I remember feeling really mixed up and borderline cry-y when I sat down to write this — not sure who to like, or who really liked me, or if I even knew what liking a boy meant. I was really into this trashy YA series called “The Clique” at the time, and the sassy teen narrator was obsessed with making lists, and this appealed to my OCD tendencies. So when it came to boys, I approached it the way any overwhelmed writerly tween would: by creating a dorky pros and cons diagram in my diary, as if I was making a grocery list and couldn’t decide exactly what I should make for dinner.
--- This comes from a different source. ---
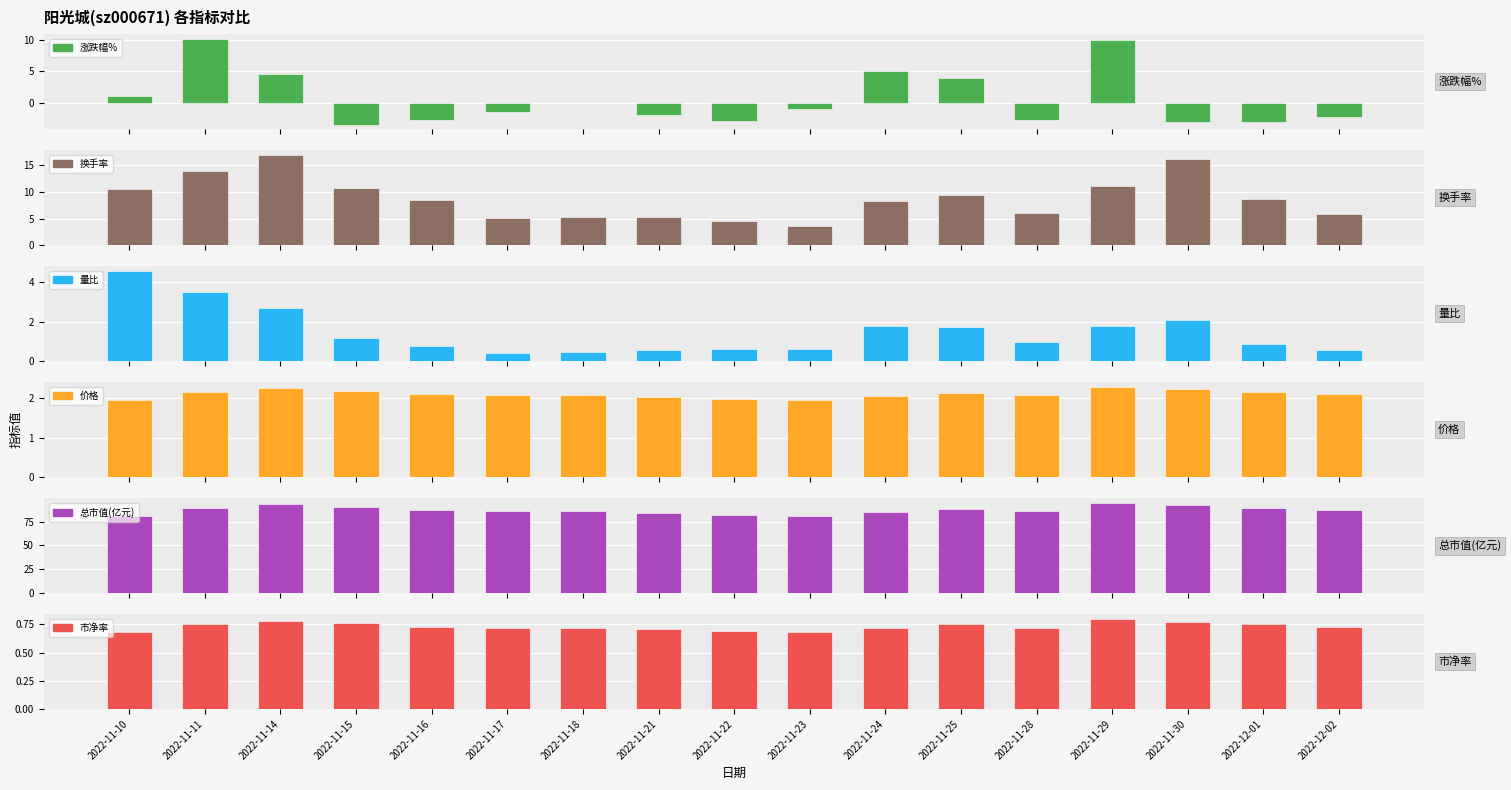

What is the label of the 6th bar from the left?

2022-11-17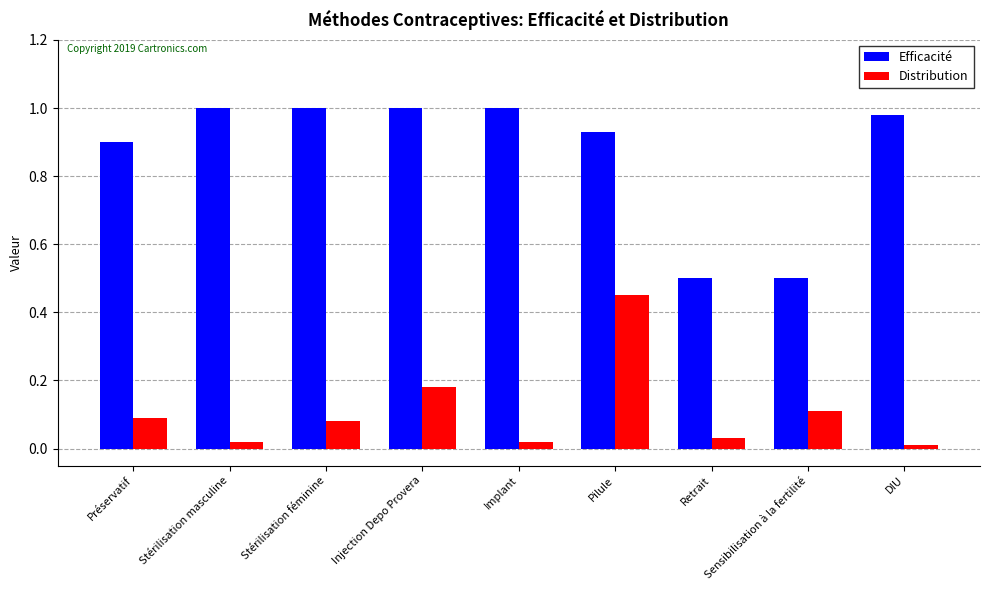

Between Stérilisation féminine and DIU, which series saw the biggest shift?

Distribution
Pros include: “Plays hard 2 get” and “Shy (easy to seduce).” Cons are “Cheating (?),” like I wasn’t sure if he was a player or not (he was), and “Prude JK.” These are still cons IMO.
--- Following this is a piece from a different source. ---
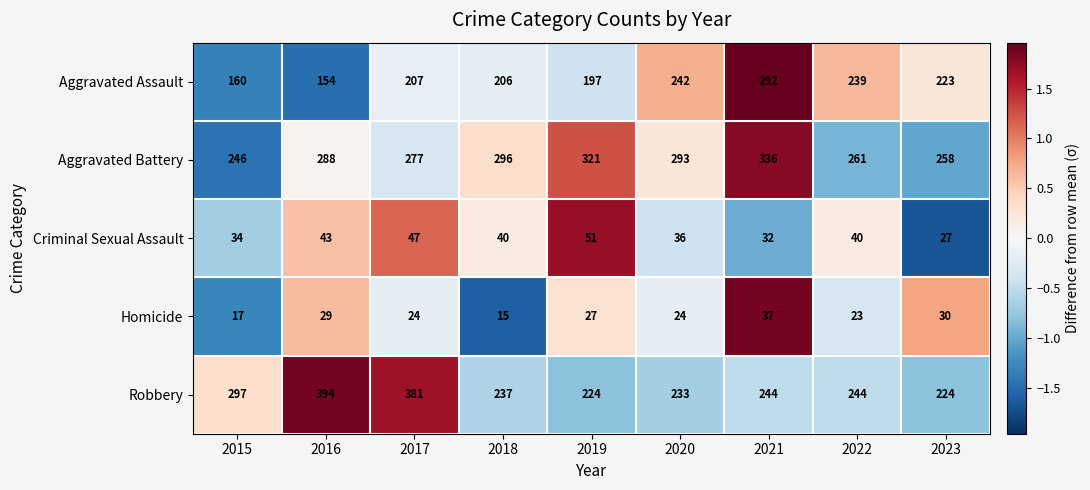

At which category does the chart reach its peak across all series?

2016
What are your favorite entries, and how would the traits you focused on back then compare to the traits you would be looking to chronicle if you were to make a modern-day version of this thing?

I think my favorite is “Shy (easy to seduce)” because I was 14 and had barely even kissed a boy, so obviously I had no clue how to “seduce” anyone, unless “seducing” him included luring him into my parents’ basement with my sick clarinet skills, or bringing him to Limited Too so I could get a cheap suburban thrill from shoving low-slung flare jeans into my bag while he distracted the sales clerk. (Note: I still do not know how to seduce anyone.)

Some of the other entries still ring true, though: being smart, sweet, and charming are all important traits for a Mr. Jessica to have, and being super moody or having condescending friends are fair cons. If I were making a new pros and cons matrix for 25-year-old Jessica, an additional pro would be “good sexter” and a con would be “calls cats ‘it.’”

Lesson learned (if any)?

Never unearth your middle school diaries unless you are equipped to deal with the fact that they will sound alarmingly like Thought Catalog posts. Also: My parents really should’ve locked me in my room until I turned 18.

Just one more thing.

I eventually did end up making out with the guy from column three on the sofa in my parents’ living room, and it was TERRIBLE. Remind me to add “bad kisser” to his list of cons.

Matthew J.X. Malady is a writer and editor in New York.